-Çocuklar müfettiş gelecek. İyi çalışın. Müfettiş size soru sorduğunda beni mahcup etmeyin. Göreyim sizi, derdi. Bizi alırdı bir telaş:
-Muvaddiş gelecağamiş la… Aman iyi çalışak da bize gızmasın.
. Bir de Müfettişler Müfettişi. Bu bir kitap. Orhan Kemal’in ölümsüz eseri. Anadolu’da bir kasabaya kerli ferli bir adam gelir. Ense kulak yerinde. Galaklı gulaklı…İri yarı, çam yarması gibi. Giyim kuşam o biçim, grand tuvalet… Bakışları derin, mânâlı. Bu olsa olsa müfetiştir. Öyle algılanır. Ve ilginç olaylar yaşanır. Müfettişler müfettişi, safderun kasaba halkının bu aymazlığını öyle bir kullanır ki!
Bu kitabı okumalı. “Güleriz ağlanacak halimize.” sözünün somutlaşmış bir örneği bu kitap. Bu arada İstanbul’da Cihangir’de Orhan Kemal Müzesi’ni gezdim. Raflarda Müfettişler Müfettişi’ni görünce de gayri ihtiyari gülümsedim. Bunu da belirteyim.
. Şimdi seksenli yıllara gidelim. K.Maraş’a… O yıllarda Cumhuriyet Ortaokulundayız. Her yıl sonu sınav yapılıyor. Bir de yeni eğitim-öğretim yılı başında eylül sınavları var. Bütünleme… Hatta bir şarkı hatırlıyorum. Alpay söylerdi. Adı: “Eylülde gel…”
Yanlış anımsamıyorsam haziran sınavlarıydı. Türkçe Dersi Zümre Başkanı Hayrullah Yılmaz sınav görevi olduğunda günlük tıraşını olur, grand tuvalet giyinir, öyle gelir okula. Öyle ki ceketinin önünü düğmelemiş. Ayakkabılar yeni boyanmış. Ayna gibi parlıyor. Hayrullah Hocanın elinde bond çantası. Tek tek basaraktan, bade süzerekten bir gelişi var ki görenin yüreği ağzına gelir. Niye ki?
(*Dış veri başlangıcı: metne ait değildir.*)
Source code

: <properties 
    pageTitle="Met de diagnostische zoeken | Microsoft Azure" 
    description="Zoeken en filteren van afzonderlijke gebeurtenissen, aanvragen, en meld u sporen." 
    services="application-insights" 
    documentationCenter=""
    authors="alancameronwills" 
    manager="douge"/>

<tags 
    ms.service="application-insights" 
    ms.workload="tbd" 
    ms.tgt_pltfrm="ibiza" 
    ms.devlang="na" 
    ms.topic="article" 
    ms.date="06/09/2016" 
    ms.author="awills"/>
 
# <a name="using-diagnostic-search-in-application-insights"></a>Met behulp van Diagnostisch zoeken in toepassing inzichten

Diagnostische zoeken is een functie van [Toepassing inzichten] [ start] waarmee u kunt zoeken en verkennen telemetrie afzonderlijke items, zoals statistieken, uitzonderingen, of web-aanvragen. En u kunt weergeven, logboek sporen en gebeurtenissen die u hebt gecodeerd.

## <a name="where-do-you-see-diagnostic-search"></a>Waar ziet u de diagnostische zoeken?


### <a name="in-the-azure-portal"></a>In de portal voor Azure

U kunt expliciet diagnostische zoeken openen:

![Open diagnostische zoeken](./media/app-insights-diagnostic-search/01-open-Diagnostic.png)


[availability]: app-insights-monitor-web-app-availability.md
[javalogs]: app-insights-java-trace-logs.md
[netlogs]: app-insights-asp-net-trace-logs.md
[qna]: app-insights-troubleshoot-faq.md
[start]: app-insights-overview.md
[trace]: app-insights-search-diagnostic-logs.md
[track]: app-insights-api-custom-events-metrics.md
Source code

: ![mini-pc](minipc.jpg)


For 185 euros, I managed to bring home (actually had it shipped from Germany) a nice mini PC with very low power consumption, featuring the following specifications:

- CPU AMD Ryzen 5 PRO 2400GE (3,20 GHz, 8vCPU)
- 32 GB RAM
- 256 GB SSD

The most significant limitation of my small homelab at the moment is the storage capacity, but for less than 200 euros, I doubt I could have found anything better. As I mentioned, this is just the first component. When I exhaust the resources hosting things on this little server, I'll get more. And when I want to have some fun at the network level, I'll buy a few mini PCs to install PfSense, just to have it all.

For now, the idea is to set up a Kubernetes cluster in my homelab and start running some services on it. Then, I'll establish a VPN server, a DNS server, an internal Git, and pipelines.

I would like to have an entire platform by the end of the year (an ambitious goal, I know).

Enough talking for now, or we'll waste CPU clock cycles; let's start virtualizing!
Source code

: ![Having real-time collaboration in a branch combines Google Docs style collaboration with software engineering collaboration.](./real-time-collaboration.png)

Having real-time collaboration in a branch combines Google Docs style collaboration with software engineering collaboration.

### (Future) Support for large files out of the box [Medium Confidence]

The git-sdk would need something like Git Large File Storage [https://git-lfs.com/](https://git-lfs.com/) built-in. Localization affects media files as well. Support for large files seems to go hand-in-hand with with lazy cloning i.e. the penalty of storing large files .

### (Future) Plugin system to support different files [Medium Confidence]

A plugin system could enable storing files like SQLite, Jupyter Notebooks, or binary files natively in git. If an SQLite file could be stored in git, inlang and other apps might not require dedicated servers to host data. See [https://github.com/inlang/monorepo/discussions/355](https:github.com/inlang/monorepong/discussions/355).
Müfettiş geliyor korkusundan. Biz zaman zaman takılırız başkanımıza:
-Hayrullah Bey. Bu ne ciddiyet? Tam müfettiş olacak adamsın.
Bu çok hoşuna gider Hayrullah Beyin. Gülümser. Şöyle bir kaykılır oturduğu sandalyede:
-Arkadaş, işini ciddiye alacaksın. Biz büyüklerimizden böyle gördük, der. Gülüşürüz.
. Yine sınav görevimiz var.Türkçe Sınavı. Sınav Kurulu toplandı. Soruları hazırladık. Sınav evrakını Okul Müdürümüz Salih Çalıksoy’a onaylatıp soruları teksir makinesinde çoğaltacağız. Girdik müdür beyin odasına. Yine bizim Hayrullah Hoca elinde bond çanta, pürciddiyet… Okul Müdürü Salih Çalıksoy sınav evrakını imzaladıktan sonra Hayrullah Hocaya baktı:
-Yav hemşerim. Böyle grand tuvalet giyinip, elinde bond çantayla geliyorsun. Müfettiş geldi diye bizi telaşa düşürüyorsun, dedi. Hayrullah Yılmaz ve Salih Çalıksoy Kayserili’ydiler. Hemşerilikleri buradan geliyordu.
Hayrullah Hoca hiç ciddiyetini bozmadı:
-Yok müdürüm, olmaz. Biz büyüklerimizden böyle gördük,dedi.
Biz makaraları koyverdik… Hey gidi günler!